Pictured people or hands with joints
·····
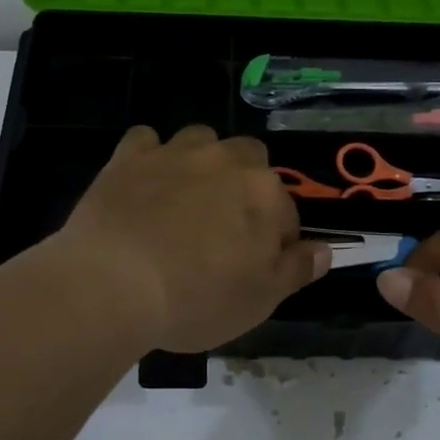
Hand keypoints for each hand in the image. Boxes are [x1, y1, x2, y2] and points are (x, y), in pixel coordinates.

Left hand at [56, 125, 329, 353]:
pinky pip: (145, 141)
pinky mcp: (129, 157)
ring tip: (185, 199)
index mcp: (265, 193)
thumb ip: (297, 269)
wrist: (114, 284)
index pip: (286, 212)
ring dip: (202, 162)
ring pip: (201, 139)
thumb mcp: (260, 299)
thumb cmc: (198, 298)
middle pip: (250, 159)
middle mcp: (225, 160)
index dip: (276, 240)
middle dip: (245, 185)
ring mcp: (175, 153)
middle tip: (223, 228)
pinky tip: (143, 183)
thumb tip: (325, 251)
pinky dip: (149, 156)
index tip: (255, 267)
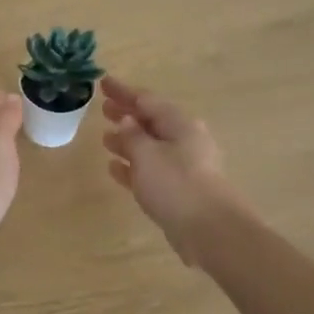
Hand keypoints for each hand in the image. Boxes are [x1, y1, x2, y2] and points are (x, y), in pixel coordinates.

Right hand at [101, 77, 238, 265]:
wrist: (209, 230)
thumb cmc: (176, 184)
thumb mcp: (146, 154)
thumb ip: (132, 135)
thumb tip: (126, 120)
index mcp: (180, 124)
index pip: (146, 100)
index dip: (123, 91)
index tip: (103, 82)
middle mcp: (184, 140)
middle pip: (151, 121)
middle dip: (127, 114)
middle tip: (103, 107)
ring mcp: (183, 166)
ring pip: (150, 146)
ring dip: (128, 140)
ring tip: (104, 137)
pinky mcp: (179, 190)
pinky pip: (151, 170)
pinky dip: (133, 166)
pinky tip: (115, 168)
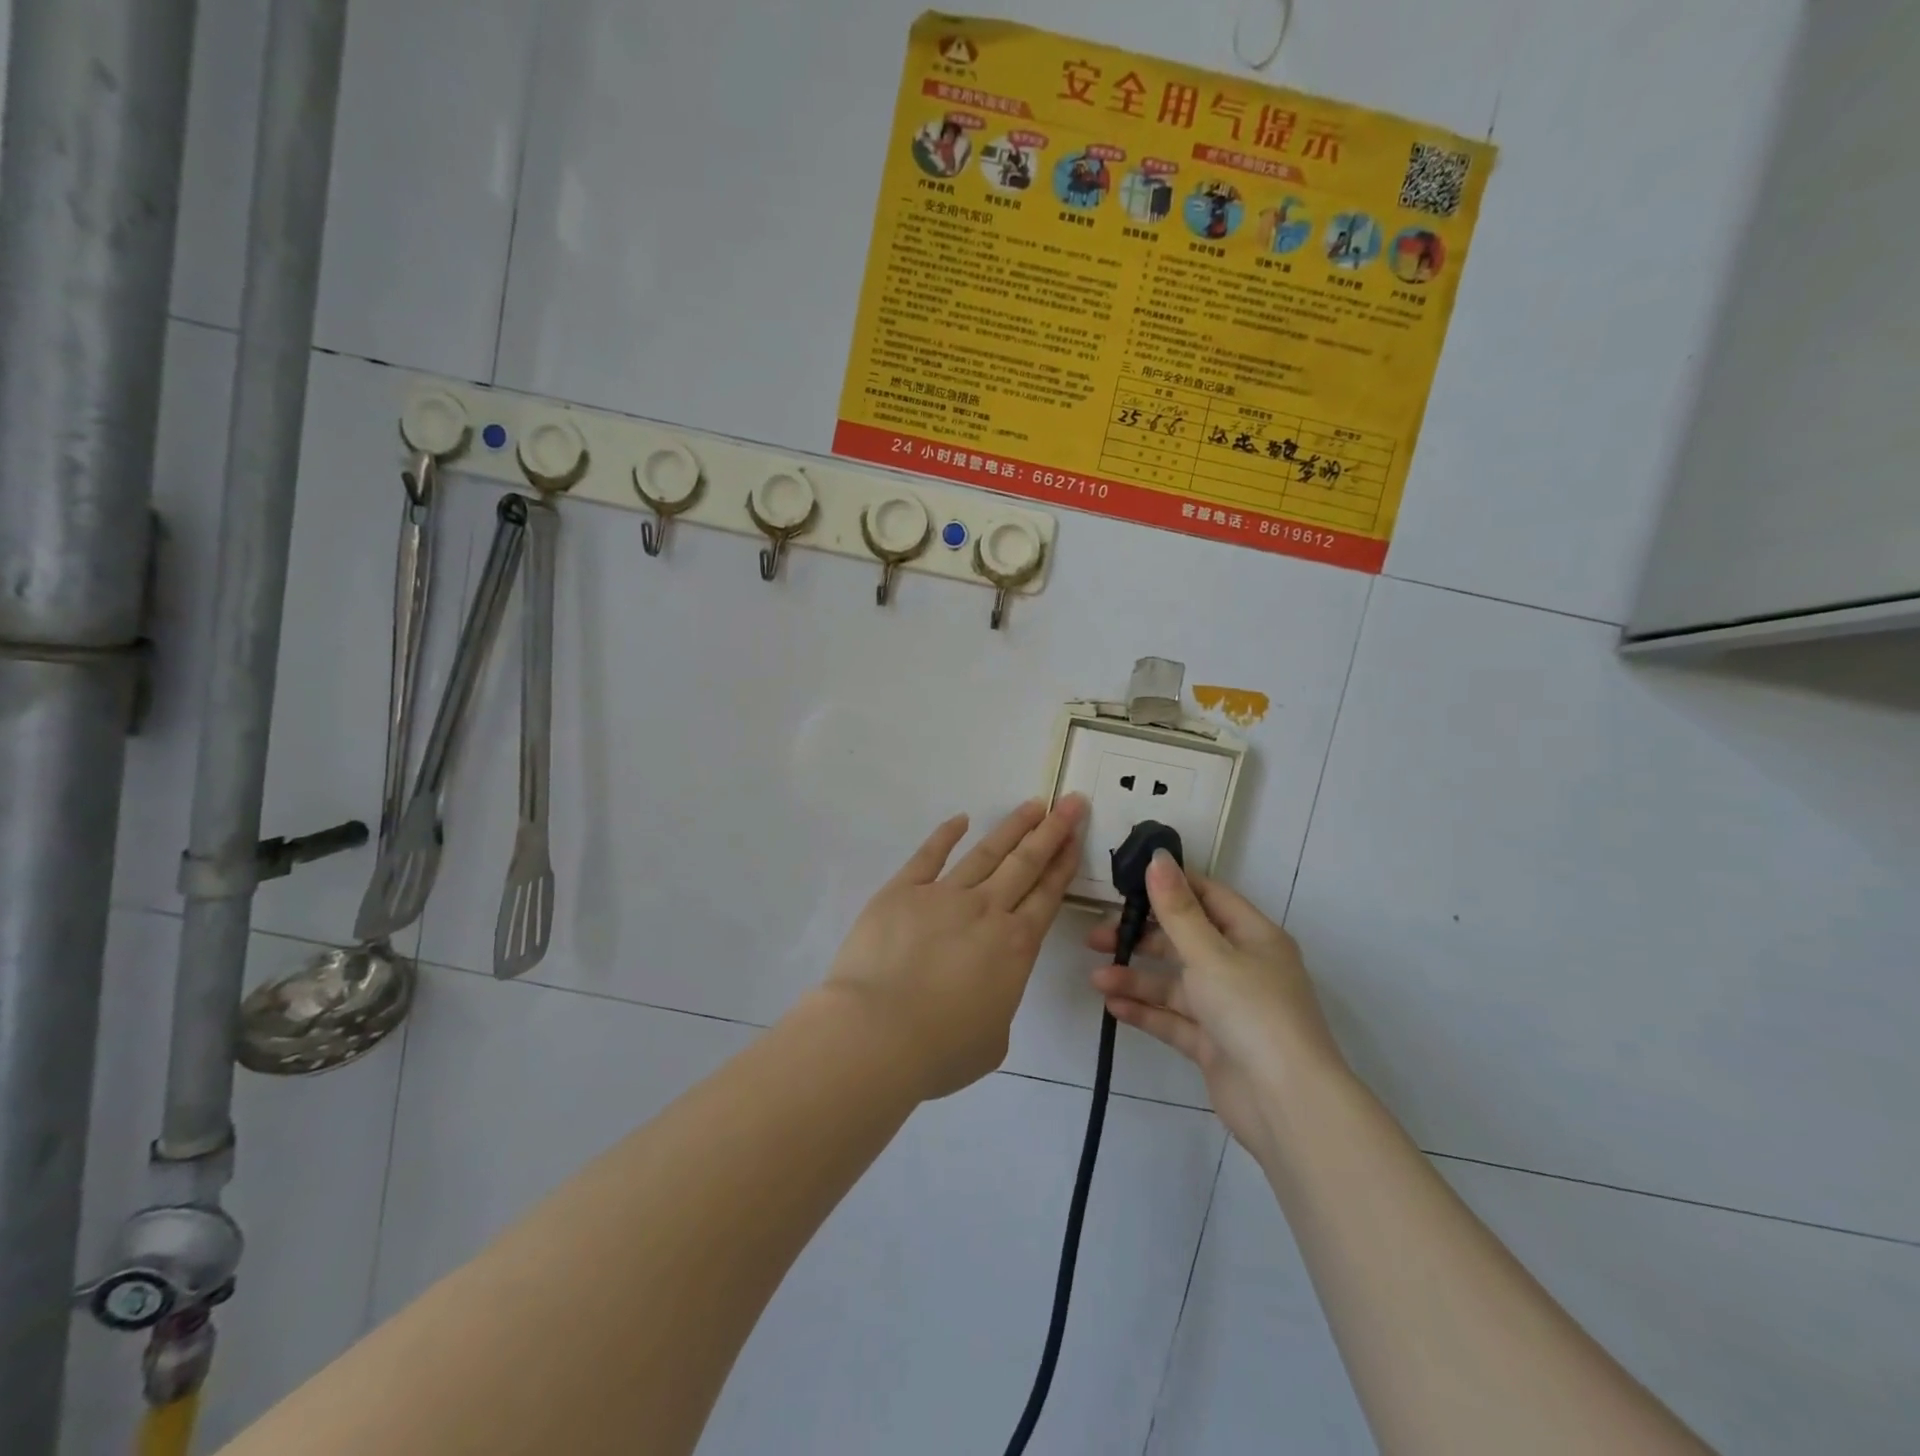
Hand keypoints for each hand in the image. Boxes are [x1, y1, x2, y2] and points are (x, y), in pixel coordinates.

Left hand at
·····
Work order.
Print again the lines of the entries above that fall between the line holding "index pip: (146, 100)" and the line holding "pinky tip: (115, 168)", inclusive, exactly as they stand.

Written solution.
index pip: (146, 100)
index dip: (123, 91)
index tip: (103, 82)
middle mcp: (184, 140)
middle pip: (151, 121)
middle dip: (127, 114)
middle tip: (103, 107)
ring mcp: (183, 166)
ring pip: (150, 146)
ring dip: (128, 140)
ring tip: (104, 137)
pinky mcp: (179, 190)
pinky pip: (151, 170)
pinky dip: (133, 166)
pinky tip: (115, 168)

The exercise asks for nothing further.